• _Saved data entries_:

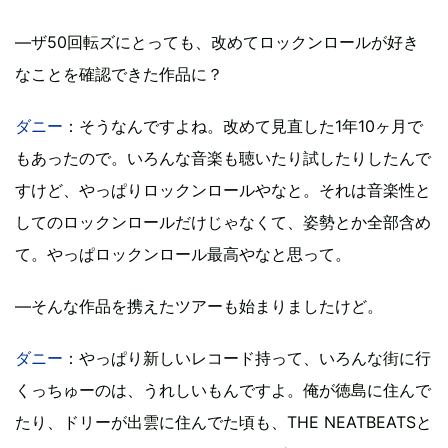
―ザ50回転ズにとっても、改めてロックンロールが好き
なことを確認できた作品に？
ダニー
：そうなんですよね。改めて見直した1年10ヶ月で
もあったので。いろんな音楽も聴いたり試したりしたんで
すけど、やっぱりロックンロールやなと。それは音楽性と
してのロックンロールだけじゃなくて、姿勢とか全部含め
て。やっぱロックンロール最高やなと思って。
―そんな作品を携えたツアーも始まりましたけど。
ダニー
：やっぱり新しいレコード持って、いろんな街に行
くっちゅーのは、うれしいもんですよ。俺が徳島に住んで
たり、ドリーが出雲に住んでた頃も、THE NEATBEATSと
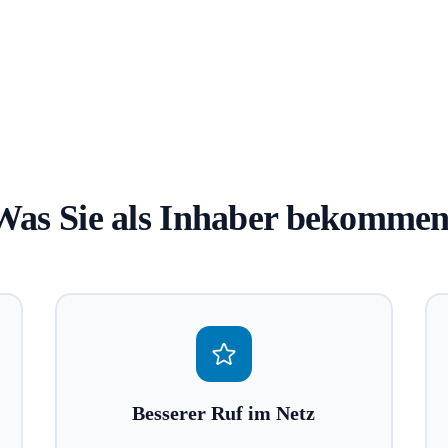
Was Sie als Inhaber bekommen
Besserer Ruf im Netz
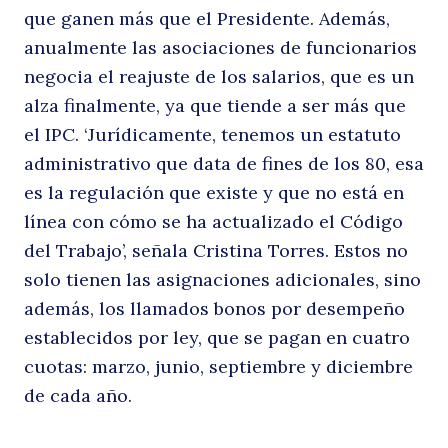
que ganen más que el Presidente. Además,
anualmente las asociaciones de funcionarios
negocia el reajuste de los salarios, que es un
alza finalmente, ya que tiende a ser más que
el IPC. ‘Jurídicamente, tenemos un estatuto
administrativo que data de fines de los 80, esa
es la regulación que existe y que no está en
línea con cómo se ha actualizado el Código
del Trabajo’, señala Cristina Torres. Estos no
solo tienen las asignaciones adicionales, sino
además, los llamados bonos por desempeño
establecidos por ley, que se pagan en cuatro
cuotas: marzo, junio, septiembre y diciembre
de cada año.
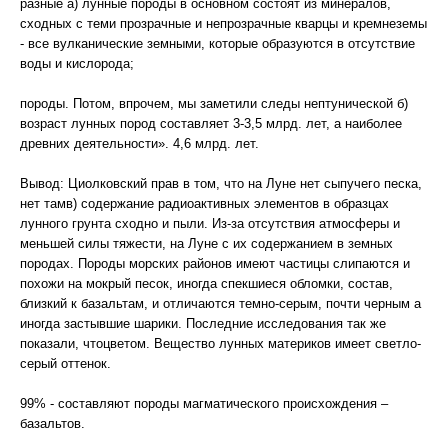
разные а) лунные породы в основном состоят из минералов,
сходных с теми прозрачные и непрозрачные кварцы и кремнеземы
- все вулканические земными, которые образуются в отсутствие
воды и кислорода;
породы. Потом, впрочем, мы заметили следы нептунической б)
возраст лунных пород составляет 3-3,5 млрд. лет, а наиболее
древних деятельности». 4,6 млрд. лет.
Вывод: Циолковский прав в том, что на Луне нет сыпучего песка,
нет тамв) содержание радиоактивных элементов в образцах
лунного грунта сходно и пыли. Из-за отсутствия атмосферы и
меньшей силы тяжести, на Луне с их содержанием в земных
породах. Породы морских районов имеют частицы слипаются и
похожи на мокрый песок, иногда спекшиеся обломки, состав,
близкий к базальтам, и отличаются темно-серым, почти черным а
иногда застывшие шарики. Последние исследования так же
показали, чтоцветом. Вещество лунных материков имеет светло-
серый оттенок.
99% - составляют породы магматического происхождения –
базальтов.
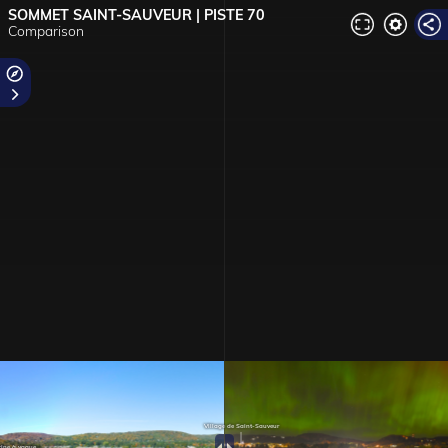
SOMMET SAINT-SAUVEUR | PISTE 70
Comparison
Village de Saint-Sauveur
cine à vague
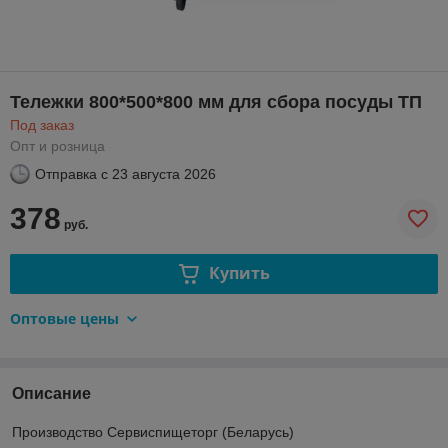
Тележки 800*500*800 мм для сбора посуды ТП
Под заказ
Опт и розница
Отправка с
23 августа 2026
378
руб.
Купить
Оптовые цены
Описание
Производство Сервиспищеторг (Беларусь)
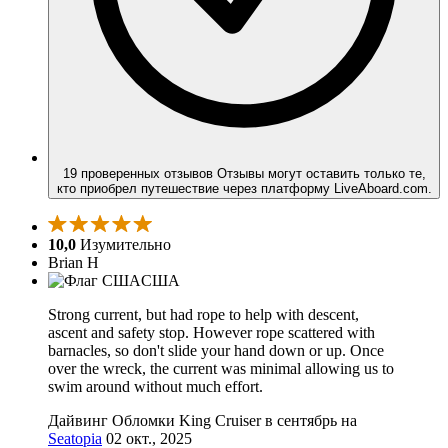
19 проверенных отзывов
Отзывы могут оставить только те,
кто приобрел путешествие через платформу LiveAboard.com.
10,0
Изумительно
Brian H
США
Strong current, but had rope to help with descent,
ascent and safety stop. However rope scattered with
barnacles, so don't slide your hand down or up. Once
over the wreck, the current was minimal allowing us to
swim around without much effort.
Дайвинг Обломки King Cruiser в сентябрь на
Seatopia
02 окт., 2025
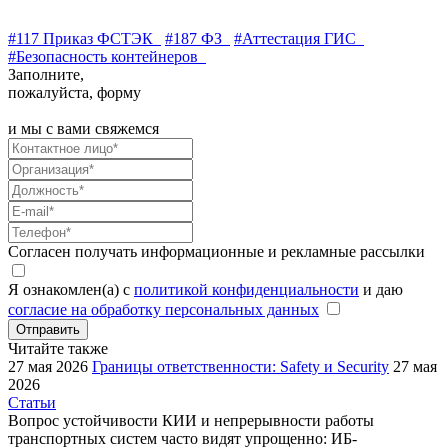
#117 Приказ ФСТЭК
#187 ФЗ
#Аттестация ГИС
#Безопасность контейнеров
Заполните,
пожалуйста, форму
и мы с вами свяжемся
Согласен получать информационные и рекламные рассылки
Я ознакомлен(а) с
политикой конфиденциальности
и даю
согласие на обработку персональных данных
Отправить
Читайте также
27 мая 2026
Границы ответственности: Safety и Security
27 мая
2026
Статьи
Вопрос устойчивости КИИ и непрерывности работы
транспортных систем часто видят упрощенно: ИБ-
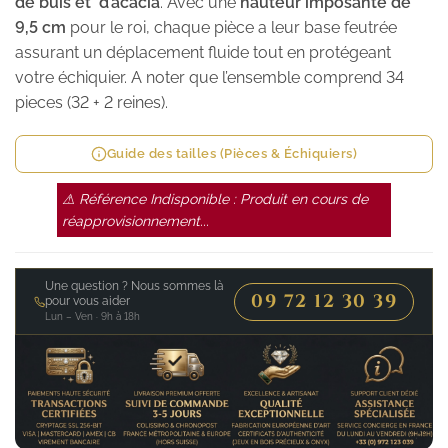
de buis et d’acacia
. Avec une
hauteur imposante de
9,5 cm
pour le roi, chaque pièce a leur base feutrée
assurant un déplacement fluide tout en protégeant
votre échiquier. A noter que l’ensemble comprend 34
pieces (32 + 2 reines).
Guide des tailles (Pièces & Échiquiers)
⚠ Référence Indisponible : Produit en cours de
réapprovisionnement...
Une question ? Nous sommes là
09 72 12 30 39
pour vous aider
Lun – Ven · 9h à 18h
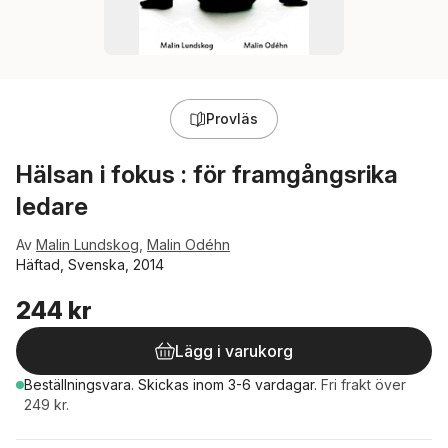
Provläs
Hälsan i fokus : för framgångsrika
ledare
Av
Malin Lundskog
,
Malin Odéhn
Häftad, Svenska, 2014
244 kr
Lägg i varukorg
Beställningsvara.
Skickas
inom 3-6 vardagar
.
Fri frakt över
249 kr.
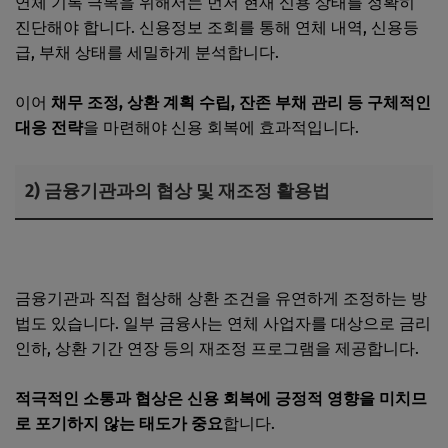
연체 기록 극복을 위해서는 먼저 현재 신용 상태를 정확히
진단해야 합니다. 신용정보 조회를 통해 연체 내역, 신용등
급, 부채 상태를 세밀하게 분석합니다.
이어
채무 조정, 상환 계획 수립, 잔존 부채 관리 등 구체적인
대응 전략
을 마련해야 신용 회복에 효과적입니다.
2) 금융기관과의 협상 및 재조정 활용법
사업자 대출 후 폐업하면 상환 유예가 가능할까?
금융기관과 직접 협상해 상환 조건을 유연하게 조정하는 방
법도 있습니다. 일부 금융사는 연체 사업자를 대상으로 금리
인하, 상환 기간 연장 등의 재조정 프로그램을 제공합니다.
적극적인 소통과 협상은 신용 회복에 긍정적 영향을 미치므
로 포기하지 않는 태도가 중요
합니다.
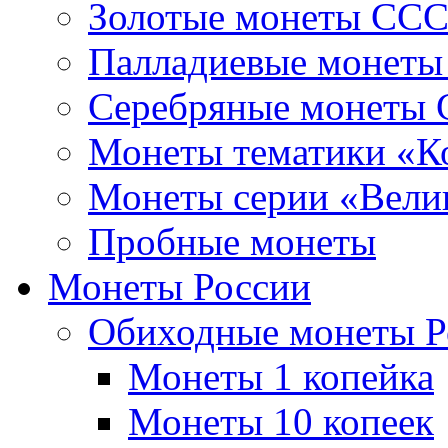
Золотые монеты СС
Палладиевые монет
Серебряные монеты
Монеты тематики «К
Монеты серии «Вели
Пробные монеты
Монеты России
Обиходные монеты Р
Монеты 1 копейка
Монеты 10 копеек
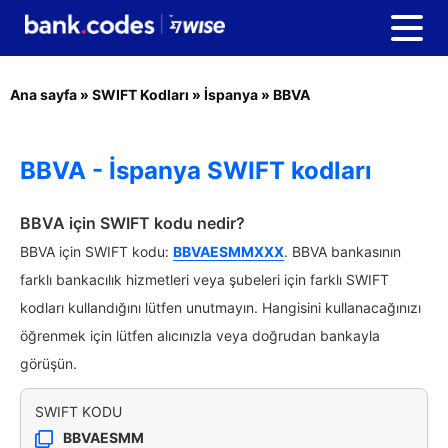
Ana sayfa
»
SWIFT Kodları
»
İspanya
»
BBVA
BBVA - İspanya SWIFT kodları
BBVA için SWIFT kodu nedir?
BBVA için SWIFT kodu:
BBVAESMMXXX
. BBVA bankasının
farklı bankacılık hizmetleri veya şubeleri için farklı SWIFT
kodları kullandığını lütfen unutmayın. Hangisini kullanacağınızı
öğrenmek için lütfen alıcınızla veya doğrudan bankayla
görüşün.
SWIFT KODU
BBVAESMM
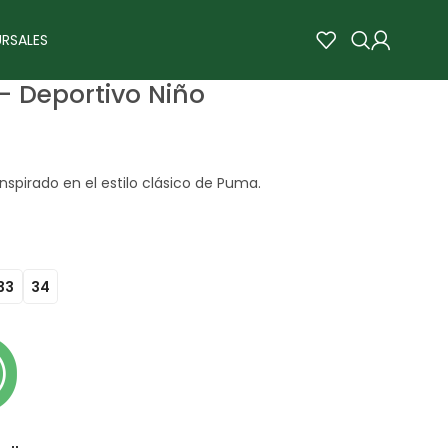
RSALES
– Deportivo Niño
spirado en el estilo clásico de Puma.
33
34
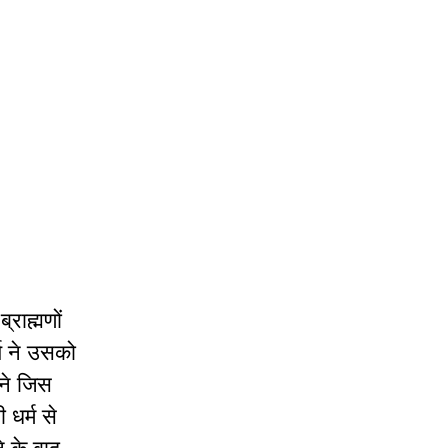
राह्मणों
य ने उसको
 ने जिस
 धर्म से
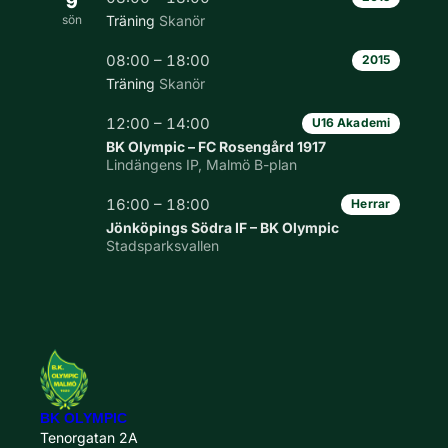
9
sön
Träning
Skanör
08:00 – 18:00
2015
Träning
Skanör
12:00 – 14:00
U16 Akademi
BK Olympic – FC Rosengård 1917
Lindängens IP, Malmö B-plan
16:00 – 18:00
Herrar
Jönköpings Södra IF – BK Olympic
Stadsparksvallen
BK OLYMPIC
Tenorgatan 2A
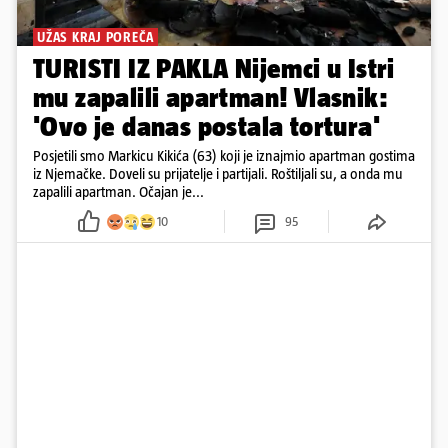
UŽAS KRAJ POREČA
TURISTI IZ PAKLA Nijemci u Istri
mu zapalili apartman! Vlasnik:
'Ovo je danas postala tortura'
Posjetili smo Markicu Kikića (63) koji je iznajmio apartman gostima
iz Njemačke. Doveli su prijatelje i partijali. Roštiljali su, a onda mu
zapalili apartman. Očajan je...
10
95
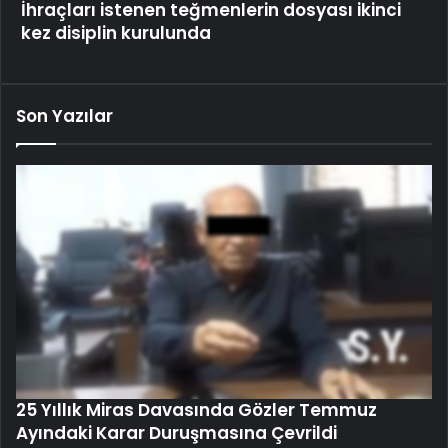
İhraçları istenen teğmenlerin dosyası ikinci
kez disiplin kurulunda
Son Yazılar
25 Yıllık Miras Davasında Gözler Temmuz
Ayındaki Karar Duruşmasına Çevrildi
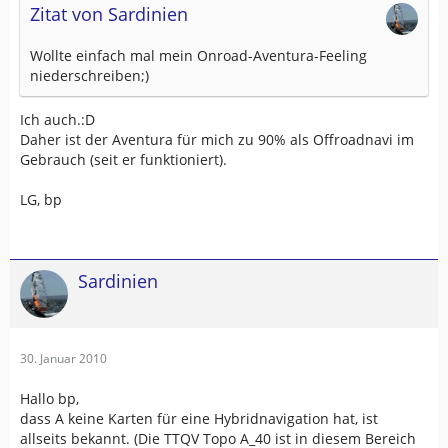
Zitat von Sardinien
Wollte einfach mal mein Onroad-Aventura-Feeling
niederschreiben;)
Ich auch.:D
Daher ist der Aventura für mich zu 90% als Offroadnavi im
Gebrauch (seit er funktioniert).
LG, bp
Sardinien
30. Januar 2010
Hallo bp,
dass A keine Karten für eine Hybridnavigation hat, ist
allseits bekannt. (Die TTQV Topo A_40 ist in diesem Bereich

• _Task requirements_: In the records above, find the line that contains "mu zapalili apartman!" and repeat exactly that line and all lines after it to the end. Do not include pictures.

• _Result_:
mu zapalili apartman! Vlasnik:
'Ovo je danas postala tortura'
Posjetili smo Markicu Kikića (63) koji je iznajmio apartman gostima
iz Njemačke. Doveli su prijatelje i partijali. Roštiljali su, a onda mu
zapalili apartman. Očajan je...
10
95
İhraçları istenen teğmenlerin dosyası ikinci
kez disiplin kurulunda
Son Yazılar
25 Yıllık Miras Davasında Gözler Temmuz
Ayındaki Karar Duruşmasına Çevrildi
Zitat von Sardinien
Wollte einfach mal mein Onroad-Aventura-Feeling
niederschreiben;)
Ich auch.:D
Daher ist der Aventura für mich zu 90% als Offroadnavi im
Gebrauch (seit er funktioniert).
LG, bp
Sardinien
30. Januar 2010
Hallo bp,
dass A keine Karten für eine Hybridnavigation hat, ist
allseits bekannt. (Die TTQV Topo A_40 ist in diesem Bereich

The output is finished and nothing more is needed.